Je me demande, par contre, comment les choses vont se passer le jour où, avant embauche, un employeur exigera de la part de son/sa potentiel(le) futur(e) employé(e) une preuve d’avoir un espace suffisant et équipé pour télétravailler de chez elle/lui.
Télétravail pour limiter les arrêts maladie
Cet été (28 août 2018) un rapport a été remis au Premier ministre et à la ministre du Travail la ministre des Solidarités et de la Santé, Agnès Buzyn. Ce rapport dit « Rapport Lecocq » (et ici et ici pour un résumé) est (était ?) en cours de discussion. Les déclarations récentes du premier ministre sont-elles liées à une partie des options en cours d’étude dans ce cadre, l’avenir le dira.
En effet, le premier ministre a annoncé à BFM le 14 novembre 2018 que le gouvernement étudie le recours au télétravail pour les salariés ne pouvant se rendre à leur bureau pour des motifs de santé et qui seraient en mesure de (re)travailler à leur domicile, et ce pour limiter les arrêts maladie.

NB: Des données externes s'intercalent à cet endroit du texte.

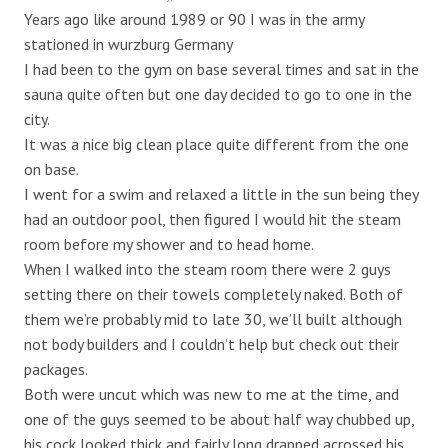
Years ago like around 1989 or 90 I was in the army
stationed in wurzburg Germany
I had been to the gym on base several times and sat in the
sauna quite often but one day decided to go to one in the
city.
It was a nice big clean place quite different from the one
on base.
I went for a swim and relaxed a little in the sun being they
had an outdoor pool, then figured I would hit the steam
room before my shower and to head home.
When I walked into the steam room there were 2 guys
setting there on their towels completely naked. Both of
them we’re probably mid to late 30, we’ll built although
not body builders and I couldn’t help but check out their
packages.
Both were uncut which was new to me at the time, and
one of the guys seemed to be about half way chubbed up,
his cock looked thick and fairly long drapped acrossed his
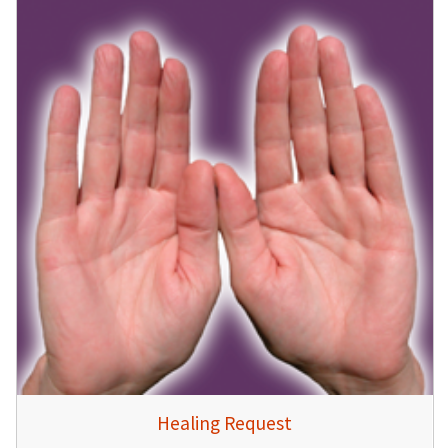
Healing Request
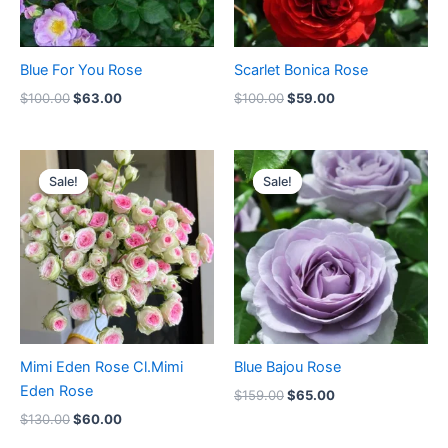
Blue For You Rose
Scarlet Bonica Rose
$
100.00
$
63.00
$
100.00
$
59.00
Original
Current
Original
Current
price
price
price
price
Sale!
Sale!
Sale!
Sale!
was:
is:
was:
is:
$130.00.
$60.00.
$159.00.
$65.00.
Mimi Eden Rose Cl.Mimi
Blue Bajou Rose
Eden Rose
$
159.00
$
65.00
$
130.00
$
60.00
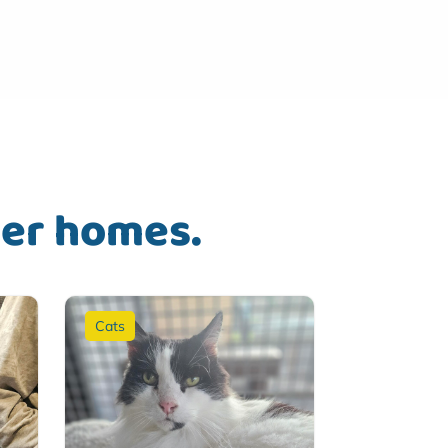
ver homes.
Cats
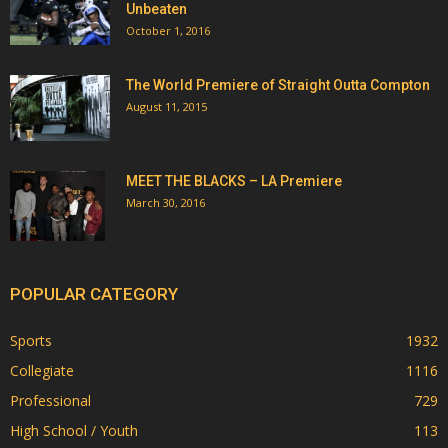
Unbeaten
October 1, 2016
The World Premiere of Straight Outta Compton
August 11, 2015
MEET THE BLACKS – LA Premiere
March 30, 2016
POPULAR CATEGORY
Sports
1932
Collegiate
1116
Professional
729
High School / Youth
113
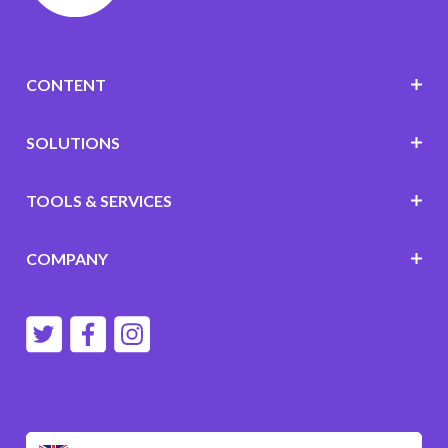
CONTENT
SOLUTIONS
TOOLS & SERVICES
COMPANY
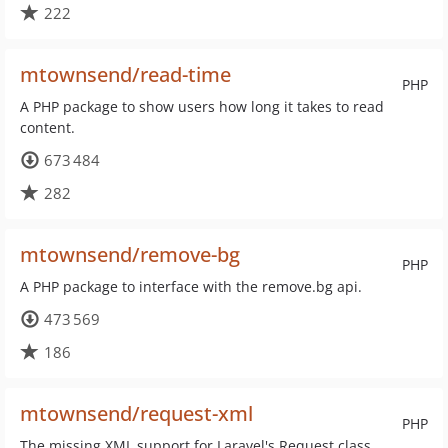
222
mtownsend/read-time
PHP
A PHP package to show users how long it takes to read
content.
673 484
282
mtownsend/remove-bg
PHP
A PHP package to interface with the remove.bg api.
473 569
186
mtownsend/request-xml
PHP
The missing XML support for Laravel's Request class.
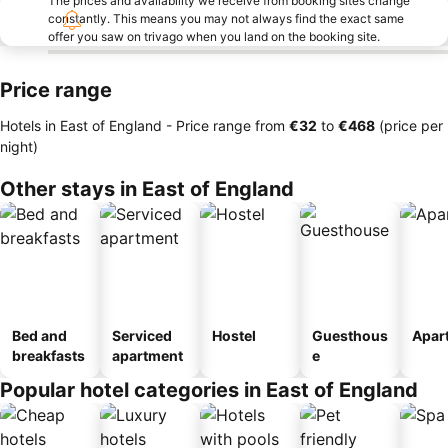
The prices and availability we receive from booking sites change
constantly. This means you may not always find the exact same
offer you saw on trivago when you land on the booking site.
Price range
Hotels in East of England -
Price range
from
‎€32
to
‎€468
(price per
night)
Other stays in East of England
Bed and
Serviced
Hostel
Guesthous
Apar
breakfasts
apartment
e
Popular hotel categories in East of England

Une mesure « miroirs » est déjà utilisée par des médecins du travail qui proposent le télétravail APRES UN ARRET MALADIE pour permettre à une personne relevant d’un accident grave, d’un burnout, … de revenir au sein de l’entreprise progressivement.

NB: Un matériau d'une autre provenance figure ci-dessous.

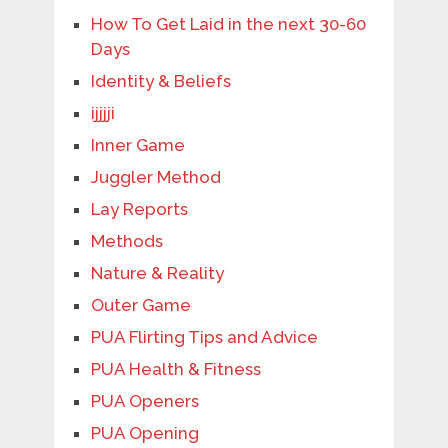
How To Get Laid in the next 30-60
Days
Identity & Beliefs
ijjjji
Inner Game
Juggler Method
Lay Reports
Methods
Nature & Reality
Outer Game
PUA Flirting Tips and Advice
PUA Health & Fitness
PUA Openers
PUA Opening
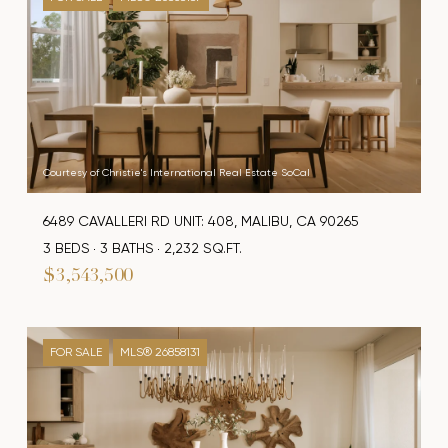
Courtesy of Christie's International Real Estate SoCal
6489 CAVALLERI RD UNIT: 408, MALIBU, CA 90265
3 BEDS
3 BATHS
2,232 SQ.FT.
$3,543,500
FOR SALE
MLS® 26858131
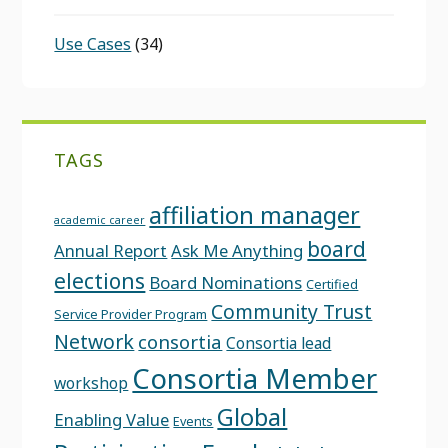
Use Cases
(34)
TAGS
affiliation manager
academic career
board
Annual Report
Ask Me Anything
elections
Board Nominations
Certified
Community Trust
Service Provider Program
Network
consortia
Consortia lead
Consortia Member
workshop
Global
Enabling Value
Events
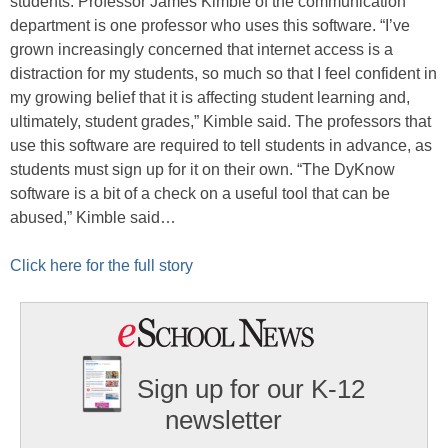
students. Professor James Kimble of the communication
department is one professor who uses this software. “I’ve
grown increasingly concerned that internet access is a
distraction for my students, so much so that I feel confident in
my growing belief that it is affecting student learning and,
ultimately, student grades,” Kimble said. The professors that
use this software are required to tell students in advance, as
students must sign up for it on their own. “The DyKnow
software is a bit of a check on a useful tool that can be
abused,” Kimble said…
Click here for the full story
Sign up for our K-12
newsletter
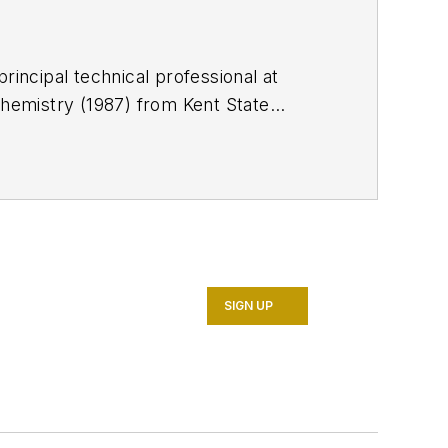
rincipal technical professional at
chemistry (1987) from Kent State
 is a member of the Society of
SIGN UP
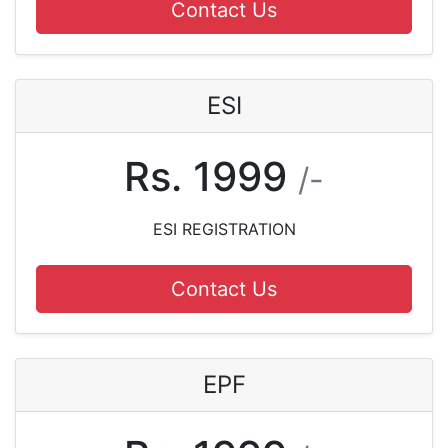
Contact Us
ESI
Rs. 1999
/-
ESI REGISTRATION
Contact Us
EPF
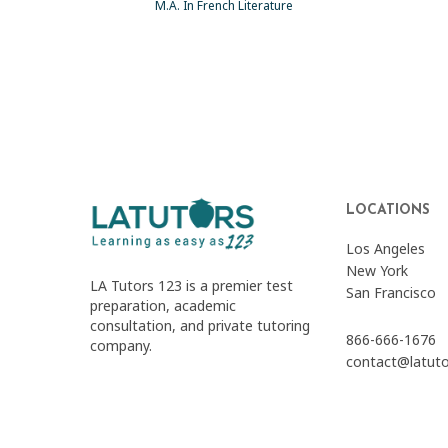
M.A. In French Literature
LOCATIONS
Los Angeles
New York
LA Tutors 123 is a premier test
San Francisco
preparation, academic
consultation, and private tutoring
866-666-1676
company.
contact@latut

La proposition du premier ministre est clairement différente puisqu’elle vise à écourter les arrêts maladie. Cette mesure suscite déjà de nombreuses réactions. Elle pourrait poser de nouveaux défis d’accompagnement dans la qualité du télétravail si elle était adoptée en augmentant significativement le nombre de personnes fragiles en situation de travail.

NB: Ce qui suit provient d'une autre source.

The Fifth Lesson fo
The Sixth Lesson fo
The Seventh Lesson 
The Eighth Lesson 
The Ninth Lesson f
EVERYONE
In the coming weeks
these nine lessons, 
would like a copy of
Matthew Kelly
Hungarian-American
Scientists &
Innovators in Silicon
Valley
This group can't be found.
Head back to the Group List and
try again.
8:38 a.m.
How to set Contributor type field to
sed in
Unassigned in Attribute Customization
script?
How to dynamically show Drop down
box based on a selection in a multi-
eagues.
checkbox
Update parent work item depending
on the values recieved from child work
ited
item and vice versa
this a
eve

N’oublions pas qu’en situation de télétravail le législateur a laissé à l’entreprise l’intégralité de la responsabilité sécurité [physique et mentale] du salarié, même si l’employeur ne maitrise pas vraiment cet environnement de travail.
Conclusion
Une chose est sure, c’est qu’actuellement les lignes bougent et le sujet du télétravail se complexifie pour une entreprise qui veut identifier la bonne stratégie et la mettre en place au bon moment. Le nombre d’options continue d’augmenter. Le télétravail est en passe de devenir incontournable pour des raisons environnementales, sociétales, financières, sociales. Il doit être considéré comme un sujet stratégique afin d’éviter sur le long terme les nombreux écueils et surtout de profiter pleinement des avantages qu’amène ce mode de travail au-delà des évidences.